To get around this and combat the perpetuation of these biases, there are two important points to keep in mind. First, you have to first determine how accurate your data is and see if it is treating members of the group of people you are examining differently and check for how accurate it is for the larger group overall. In a sense, the question you should be asking yourself is really, how inaccurate is my data?
And that brings us to the second point — controlling for these biases. That’s why it’s vital, when you’re trying to examine your data, that you have professionals that understand this issue, and who can design algorithms so they first, understand the diversity of the group; and second, can control well for inaccuracies and for mislabeling of people that might occur.
So back to our crime-predicting software example, if your algorithms have determined, because of existing data, that members of minority groups are at a higher risk of going to or returning to jail, will the algorithms then determine that non-minority group members are less likely to commit crimes than minority group members and subsequently mislabeling who is at higher risk of committing crime?
By the way, this can happen based on gender as well. But in the case of gender inequality, it may not be about committing crime, but about who will take better care of a child, for example. Is it a woman or a man?
Professionals in the criminology, sociology and statistical fields know that some of the software being used is naturally tainted by racial and gender inequality and that these biases have to be controlled.

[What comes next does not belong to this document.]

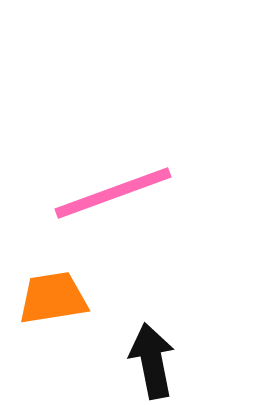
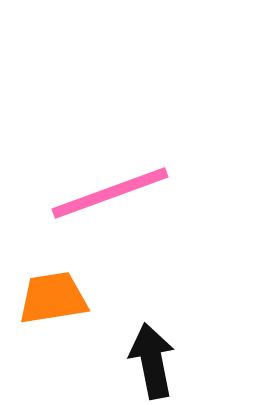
pink line: moved 3 px left
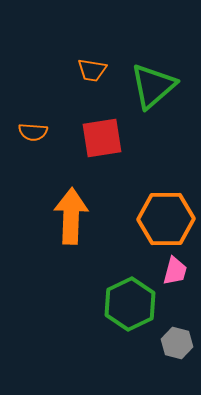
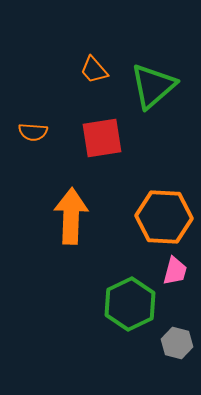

So, even as you set out to determine something from your existing data, you have to consider that, whatever the variable that you will use to define your data, is it a neutral one? That is not an easy task, because data are never neutral and there is never a neutral way of looking at things. If you think about a simple question, such as how many convictions a person has received for crime, and you plan to take that as a neutral variable, you should think twice. You need to more closely examine what you’re asking the algorithms to do. In this case, you’d have to understand — and embed that understanding in your algorithms — that the number of arrests among minority group members may be disproportionate compared to the number for non-minority group members living in the same area.
Without closely examining and controlling for this bias, you are continuing to perpetrate the biases because the algorithms have lost the context and take at face value what the data says.